Prosecutor Sabrina Samer says new information began to arrive in the last few weeks.
Prosecutor Sabrina Namer, one of the members of the board of public attorneys set to replace late prosecutor Alberto Nisman in the investigation of the AMIA attack, yesterday said his team will evaluate “why the Syrian line was abandoned.”
The new team appointed by Attorney General Alejandra Gils Carbó to investigate the 1994 bombing of the Jewish community centre will continue the work done so far, analyzing the information that has been collected over the past years, Namer said.
However, the member of the Attorney General’s Unit for the Investigation into the AMIA Case (UFI AMIA) warned that “after ten years of work by the UFI, the course (of the investigation) cannot be changed overnight without information.”
“The stance adopted by those who have no expectations (about the results of the case) makes sense,” the prosecutor told Nacional Rock.
“After 20 years, lots of things are lost.”
In that regard, she made it clear that there was no certainty that justice would prevail.
“I cannot guarantee that now, with us (in the team), the truth will come out. But we’re committed to do our best,” she said.
New Leads
Namer, best known as the prosecutor who accused former president Fernando de la Rúa of alleged bribes paid in the Senate to pass a labour reform during his presidency, said new clues had begun to arrive at UFI AMIA.
“Since they learned that there is a new team, a lot of people started sending emails with information for us to investigate different things. We have to analyze if it brings something new with a fresh perspective to revise (the case), to continue or deepen on some of the things in the file, now with our perspective,” said the prosecutor.

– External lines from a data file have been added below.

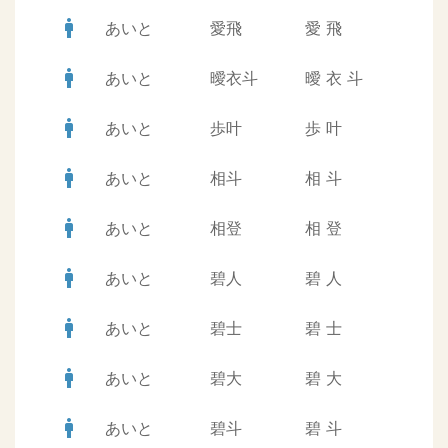
man
あいと
愛飛
愛
飛
man
あいと
曖衣斗
曖
衣
斗
man
あいと
歩叶
歩
叶
man
あいと
相斗
相
斗
man
あいと
相登
相
登
man
あいと
碧人
碧
人
man
あいと
碧士
碧
士
man
あいと
碧大
碧
大
man
あいと
碧斗
碧
斗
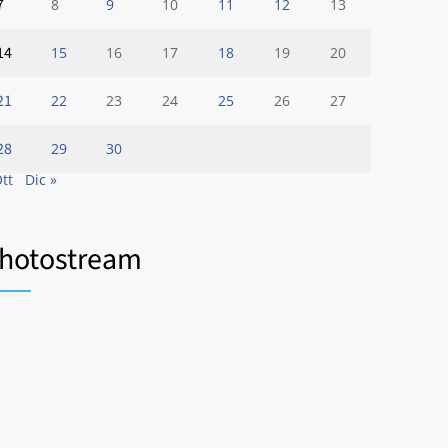
7
8
9
10
11
12
13
14
15
16
17
18
19
20
21
22
23
24
25
26
27
28
29
30
Ott
Dic »
hotostream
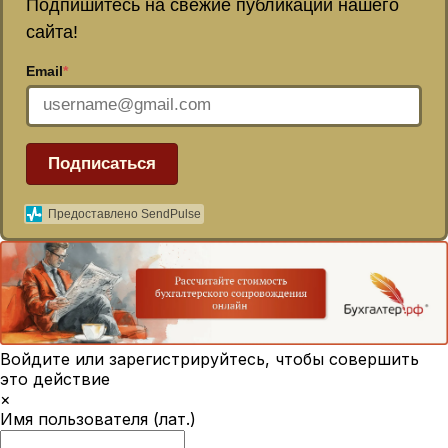
Подпишитесь на свежие публикации нашего
сайта!
Email
*
Подписаться
Предоставлено SendPulse
Войдите или зарегистрируйтесь, чтобы совершить
это действие
×
Имя пользователя (лат.)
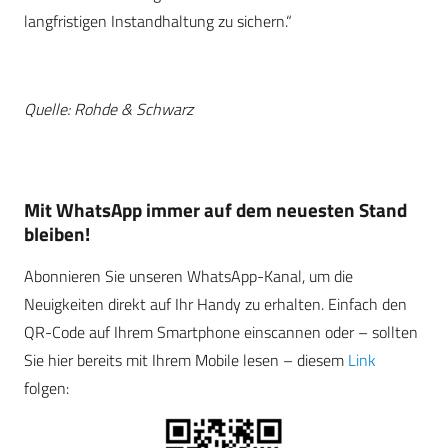
langfristigen Instandhaltung zu sichern.“
Quelle: Rohde & Schwarz
Mit WhatsApp immer auf dem neuesten Stand
bleiben!
Abonnieren Sie unseren WhatsApp-Kanal, um die
Neuigkeiten direkt auf Ihr Handy zu erhalten. Einfach den
QR-Code auf Ihrem Smartphone einscannen oder – sollten
Sie hier bereits mit Ihrem Mobile lesen – diesem
Link
folgen:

As for the investigation itself, which was dominated by the accusation against Iranian officials, sponsored by Nisman, the newly-appointed prosecutor said maybe it was time to explore other options.
“We’ll see why the so-called Syria line was dismissed and if there’s an explanation for that,” Namer said. “We need to see the scope of that line (of investigation)… and know why it was left aside.”

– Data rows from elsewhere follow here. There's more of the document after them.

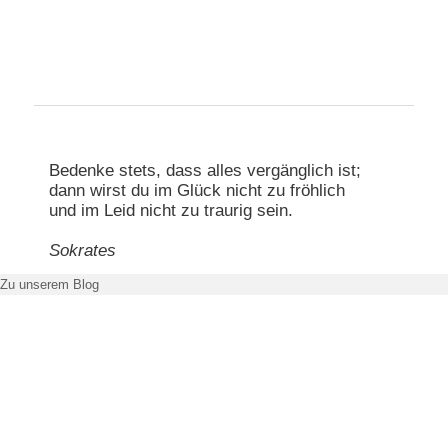
Hauptmenü
Zum primären Inhalt springen
Zum sekundären Inhalt springen
Bedenke stets, dass alles vergänglich ist;
dann wirst du im Glück nicht zu fröhlich
und im Leid nicht zu traurig sein.
Sokrates
Zu unserem Blog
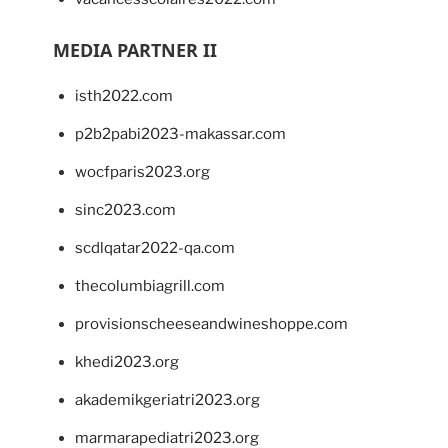
MEDIA PARTNER II
isth2022.com
p2b2pabi2023-makassar.com
wocfparis2023.org
sinc2023.com
scdlqatar2022-qa.com
thecolumbiagrill.com
provisionscheeseandwineshoppe.com
khedi2023.org
akademikgeriatri2023.org
marmarapediatri2023.org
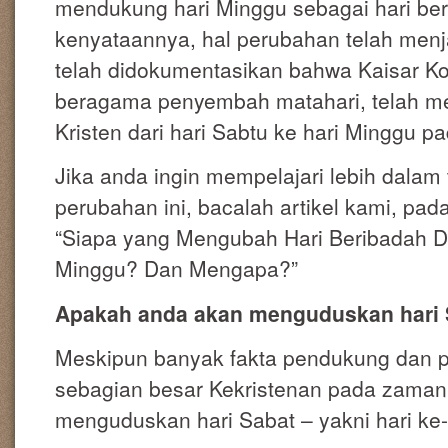
mendukung hari Minggu sebagai hari be
kenyataannya, hal perubahan telah menja
telah didokumentasikan bahwa Kaisar K
beragama penyembah matahari, telah me
Kristen dari hari Sabtu ke hari Minggu 
Jika anda ingin mempelajari lebih dalam
perubahan ini, bacalah artikel kami, pada 
“Siapa yang Mengubah Hari Beribadah Da
Minggu? Dan Mengapa?”
Apakah anda akan menguduskan hari 
Meskipun banyak fakta pendukung dan pe
sebagian besar Kekristenan pada zaman
menguduskan hari Sabat – yakni hari ke-7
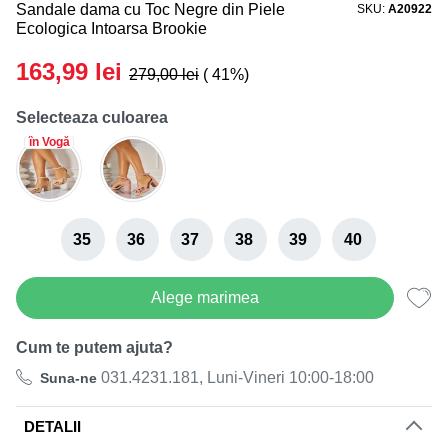
Sandale dama cu Toc Negre din Piele
SKU
A20922
Black Friday de Vara! 27.07-05.08
Ecologica Intoarsa Brookie
Reducerea finală la toate produsele!
163,99
lei
279,00
lei
( 41%)
Selecteaza culoarea
în Vogă
35
36
37
38
39
40
Alege marimea
Cum te putem ajuta?
031.4231.181, Luni-Vineri 10:00-18:00
Suna-ne
DETALII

As the Herald reported earlier this month, Veteran spymaster Antonio “Jaime” Stiusso, who used to work hand-in-hand with Nisman, was one of the main promoters of the so-called Iranian line of investigation, not paying attention to the Syrian clues or the local connection.
“We have to see what is at a standstill or a dead-end and what lines of the investigations can be abandoned,” she said. “I’m in no position to pass a judgment over what Nisman did or didn’t do.”
The team
Namer will be joined by three other prosecutors.

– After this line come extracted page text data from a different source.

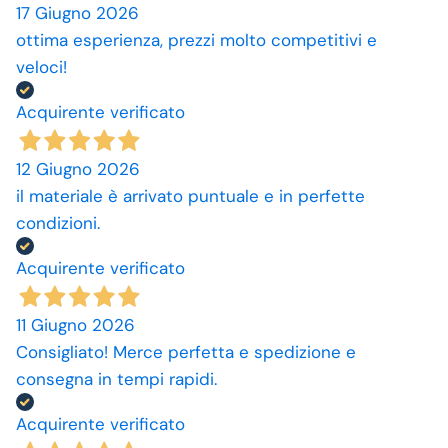
17 Giugno 2026
ottima esperienza, prezzi molto competitivi e
veloci!
Acquirente verificato
12 Giugno 2026
il materiale è arrivato puntuale e in perfette
condizioni.
Acquirente verificato
11 Giugno 2026
Consigliato! Merce perfetta e spedizione e
consegna in tempi rapidi.
Acquirente verificato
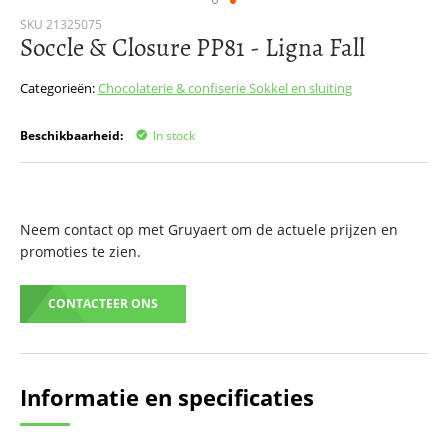
Ga
SKU
21325075
Soccle & Closure PP81 - Ligna Fall
naar
het
begin
Categorieën:
Chocolaterie & confiserie
Sokkel en sluiting
van
de
Beschikbaarheid:
In stock
afbeeldingen-
gallerij
Neem contact op met Gruyaert om de actuele prijzen en
promoties te zien.
CONTACTEER ONS
Informatie en specificaties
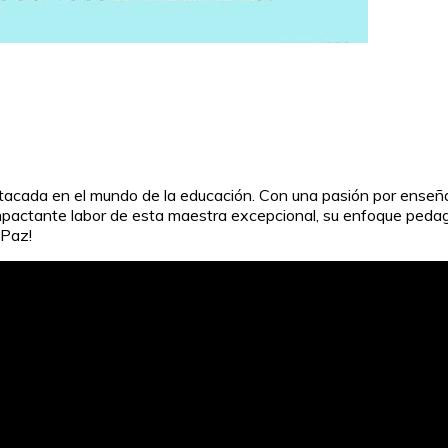
stacada en el mundo de la educación. Con una pasión por enseña
 impactante labor de esta maestra excepcional, su enfoque peda
 Paz!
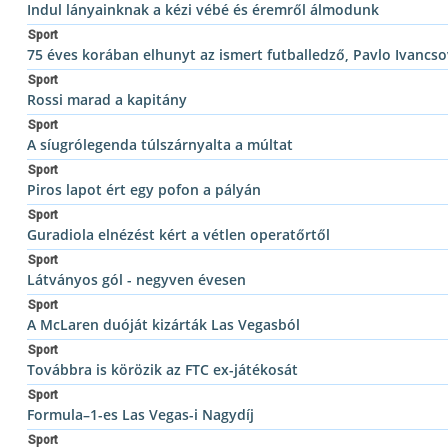
Indul lányainknak a kézi vébé és éremről álmodunk
Sport
75 éves korában elhunyt az ismert futballedző, Pavlo Ivancso
Sport
Rossi marad a kapitány
Sport
A síugrólegenda túlszárnyalta a múltat
Sport
Piros lapot ért egy pofon a pályán
Sport
Guradiola elnézést kért a vétlen operatőrtől
Sport
Látványos gól - negyven évesen
Sport
A McLaren duóját kizárták Las Vegasból
Sport
Továbbra is körözik az FTC ex-játékosát
Sport
Formula–1-es Las Vegas-i Nagydíj
Sport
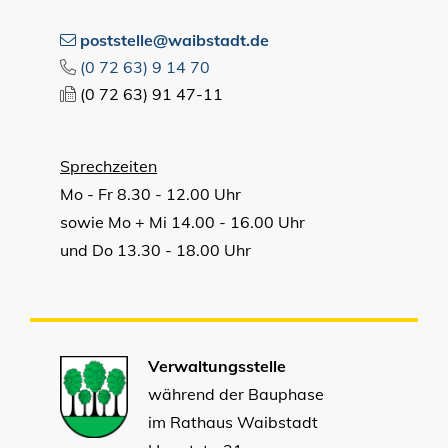
poststelle@waibstadt.de
(0
72
63) 9
14
70
(0
72
63) 91
47-11
Sprechzeiten
Mo - Fr 8.30 - 12.00 Uhr
sowie Mo + Mi 14.00 - 16.00 Uhr
und Do 13.30 - 18.00 Uhr
Verwaltungsstelle
während der Bauphase
im Rathaus Waibstadt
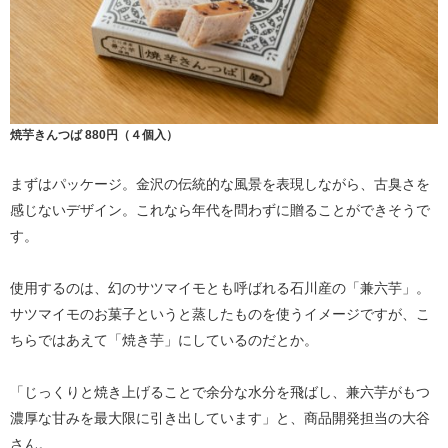
焼芋きんつば 880円（４個入）
まずはパッケージ。金沢の伝統的な風景を表現しながら、古臭さを
感じないデザイン。これなら年代を問わずに贈ることができそうで
す。
使用するのは、幻のサツマイモとも呼ばれる石川産の「兼六芋」。
サツマイモのお菓子というと蒸したものを使うイメージですが、こ
ちらではあえて「焼き芋」にしているのだとか。
「じっくりと焼き上げることで余分な水分を飛ばし、兼六芋がもつ
濃厚な甘みを最大限に引き出しています」と、商品開発担当の大谷
さん。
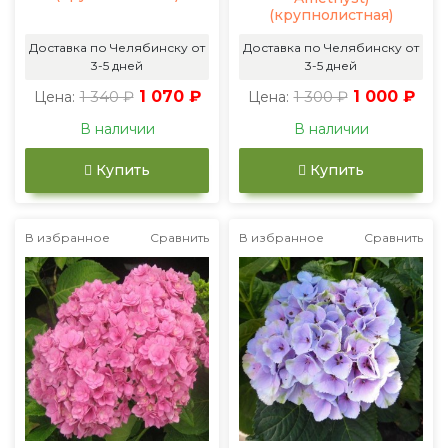
(крупнолистная)
Доставка по Челябинску от
Доставка по Челябинску от
3-5 дней
3-5 дней
1 340 ₽
1 070 ₽
1 300 ₽
1 000 ₽
Цена:
Цена:
В наличии
В наличии
Купить
Купить
В избранное
Сравнить
В избранное
Сравнить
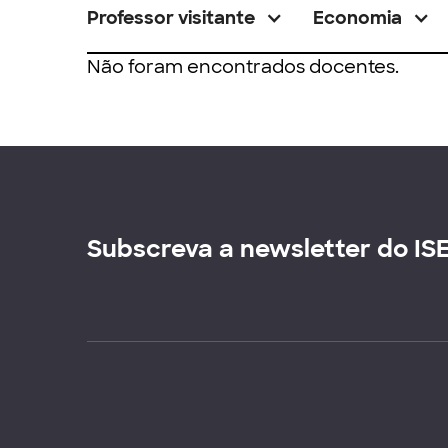
Professor visitante
Economia
Não foram encontrados docentes.
Subscreva a newsletter do IS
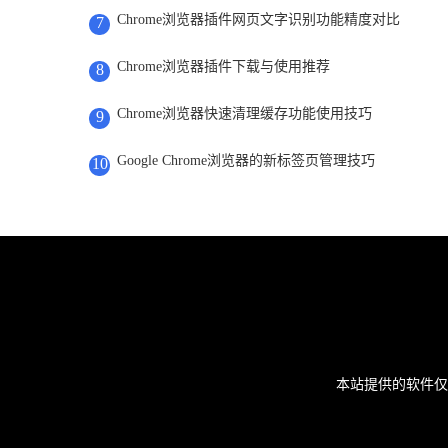
Chrome浏览器插件网页文字识别功能精度对比
7
Chrome浏览器插件下载与使用推荐
8
Chrome浏览器快速清理缓存功能使用技巧
9
Google Chrome浏览器的新标签页管理技巧
10
本站提供的软件仅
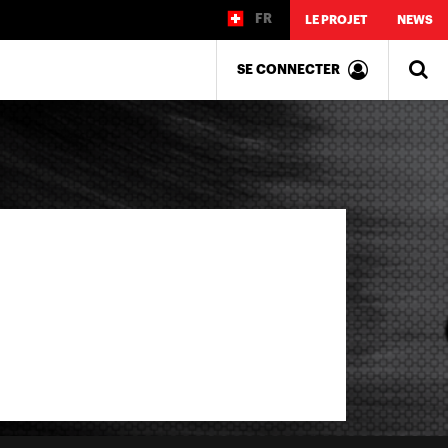
FR
LE PROJET
NEWS
SE CONNECTER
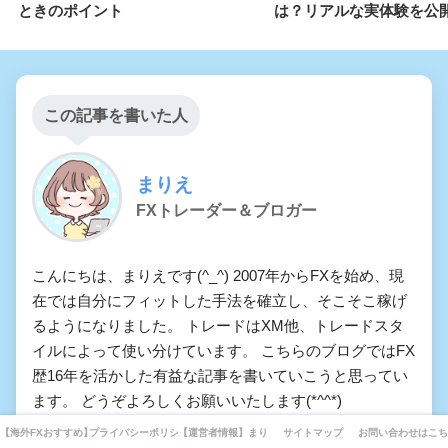
ときのポイント
は？リアルな実体験を公
この記事を書いた人
まりえ
FXトレーダー＆ブロガー
こんにちは、まりえです(^_^) 2007年からFXを始め、現
在では自分にフィットした手法を確立し、そこそこ稼げ
るようになりました。 トレードはXM他、トレードスタ
イルによって使い分けています。 こちらのブログではFX
歴16年を活かした有益な記事を書いていこうと思ってい
ます。 どうぞよろしくお願いいたします(*^^*)
【海外FXおすすめ】厳選10業者業者を徹底比較してみました。
プライバシーポリシー・利用規約・免責事項
【運営者情報】まりえの自己紹介とFXとの出会いと現在ま
サイトマップ
お問い合わせはこち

One of them, Roberto Salum, used to be in charge of criminal investigations in Reconquista, Santa Fe province, where he investigated crimes committed during the last dictatorship against 40 prisoners at the Air Base clandestine detention centre.
Another is Patricio Sabadini, a 33-year-old prosecutor who was part of the Unit for Human Rights Cases in Resistencia, Chaco.
Juan Patricio Murray will be in charge of coordinating the group. In 2012, he was sent to Rosario to conduct drug-trafficking probes. There he charged Santa Fe provincial police chief Hugo Tognoli with covering up drug-trafficking gangs.
As the Herald reported earlier this month, Gils Carbó wants them to divide their tasks: some of them will be in charge of appearing before the courts and others will have to devote their time to investigating the AMIA attack and the cover-up of the bombing.